All lines holding the word "RIKEN" are to be copied from the records beneath.

* [PROVIDED MATERIAL]:
Content starts
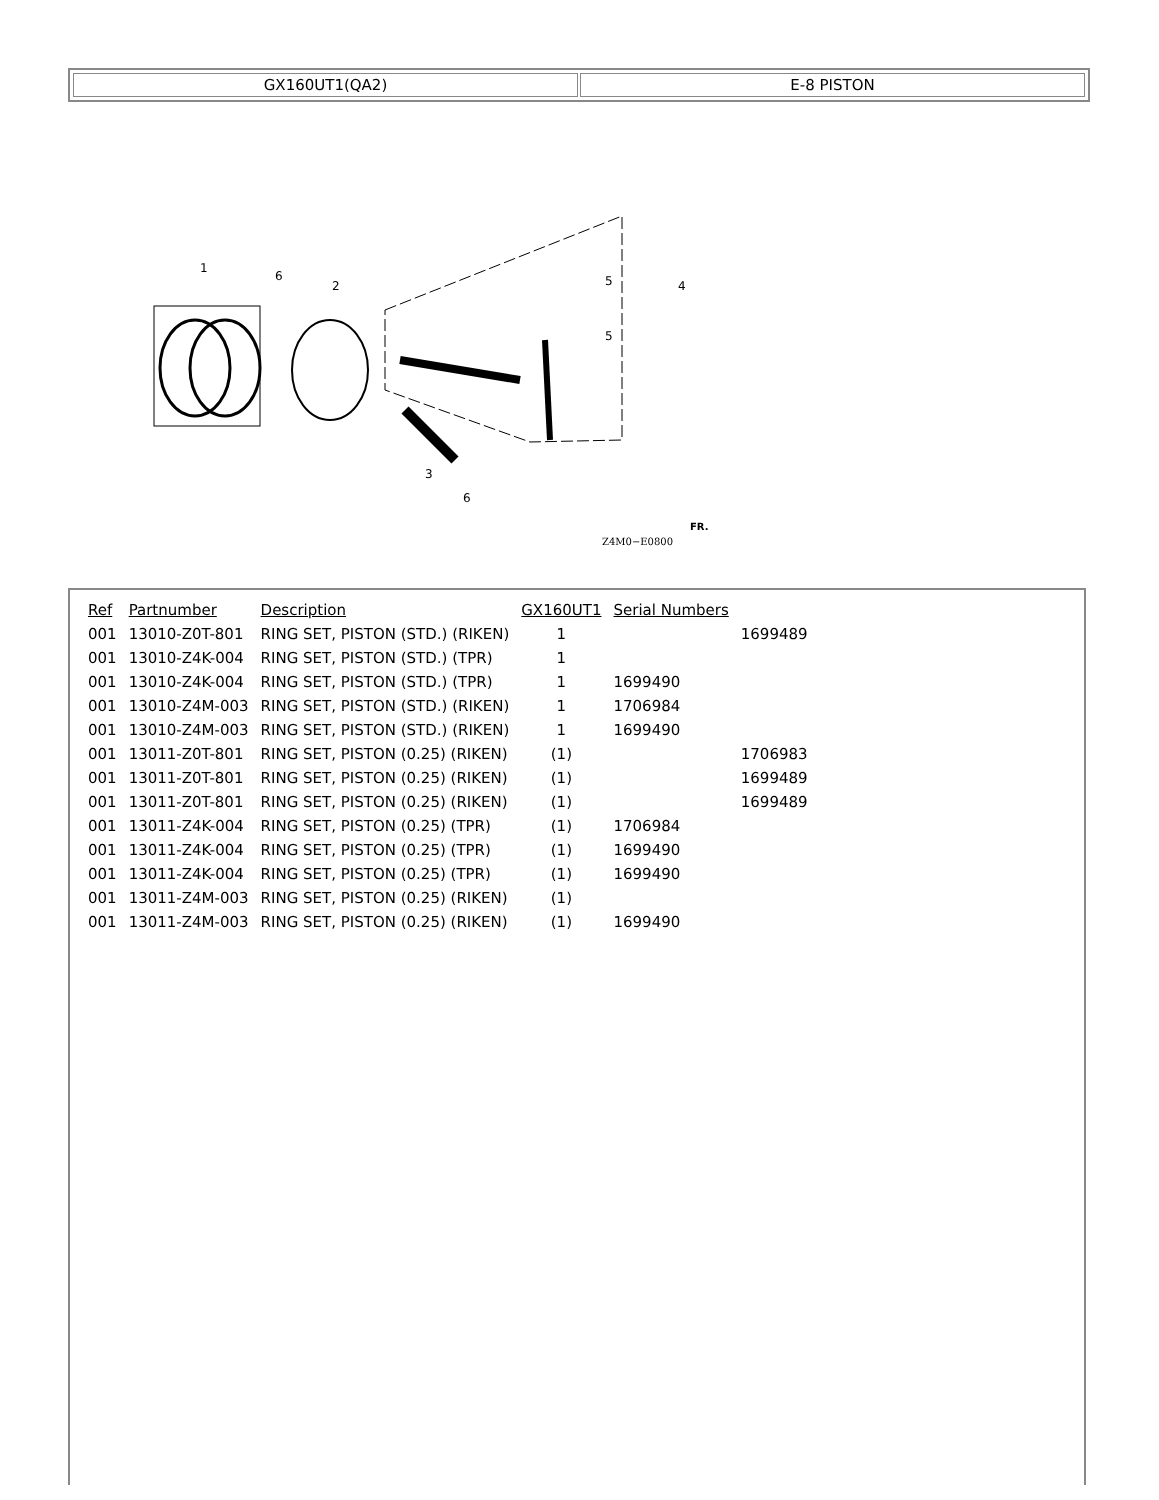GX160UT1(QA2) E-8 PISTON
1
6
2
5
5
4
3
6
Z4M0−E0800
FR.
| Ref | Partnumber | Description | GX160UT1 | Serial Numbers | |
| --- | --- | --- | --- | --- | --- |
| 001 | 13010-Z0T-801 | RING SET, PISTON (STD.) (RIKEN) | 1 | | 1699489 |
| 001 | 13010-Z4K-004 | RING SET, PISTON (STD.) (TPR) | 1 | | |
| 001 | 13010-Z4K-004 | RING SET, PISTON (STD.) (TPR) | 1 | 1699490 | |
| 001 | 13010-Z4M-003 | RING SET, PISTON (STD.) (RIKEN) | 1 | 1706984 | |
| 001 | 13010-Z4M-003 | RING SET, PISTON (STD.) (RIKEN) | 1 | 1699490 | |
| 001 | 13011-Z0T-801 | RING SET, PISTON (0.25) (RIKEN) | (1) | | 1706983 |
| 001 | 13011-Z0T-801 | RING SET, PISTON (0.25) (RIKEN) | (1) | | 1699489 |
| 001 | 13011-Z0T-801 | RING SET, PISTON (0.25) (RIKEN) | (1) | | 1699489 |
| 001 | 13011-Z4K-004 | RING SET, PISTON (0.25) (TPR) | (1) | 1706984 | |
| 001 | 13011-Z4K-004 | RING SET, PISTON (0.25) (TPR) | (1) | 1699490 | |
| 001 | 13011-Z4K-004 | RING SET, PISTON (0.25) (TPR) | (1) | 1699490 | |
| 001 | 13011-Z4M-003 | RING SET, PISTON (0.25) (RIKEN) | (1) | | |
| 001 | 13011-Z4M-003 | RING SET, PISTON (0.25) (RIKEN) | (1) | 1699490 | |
Content ends
* [WRITTEN REPLY]:
| 001 | 13010-Z0T-801 | RING SET, PISTON (STD.) (RIKEN) | 1 | | 1699489 |
| 001 | 13010-Z4M-003 | RING SET, PISTON (STD.) (RIKEN) | 1 | 1706984 | |
| 001 | 13010-Z4M-003 | RING SET, PISTON (STD.) (RIKEN) | 1 | 1699490 | |
| 001 | 13011-Z0T-801 | RING SET, PISTON (0.25) (RIKEN) | (1) | | 1706983 |
| 001 | 13011-Z0T-801 | RING SET, PISTON (0.25) (RIKEN) | (1) | | 1699489 |
| 001 | 13011-Z0T-801 | RING SET, PISTON (0.25) (RIKEN) | (1) | | 1699489 |
| 001 | 13011-Z4M-003 | RING SET, PISTON (0.25) (RIKEN) | (1) | | |
| 001 | 13011-Z4M-003 | RING SET, PISTON (0.25) (RIKEN) | (1) | 1699490 | |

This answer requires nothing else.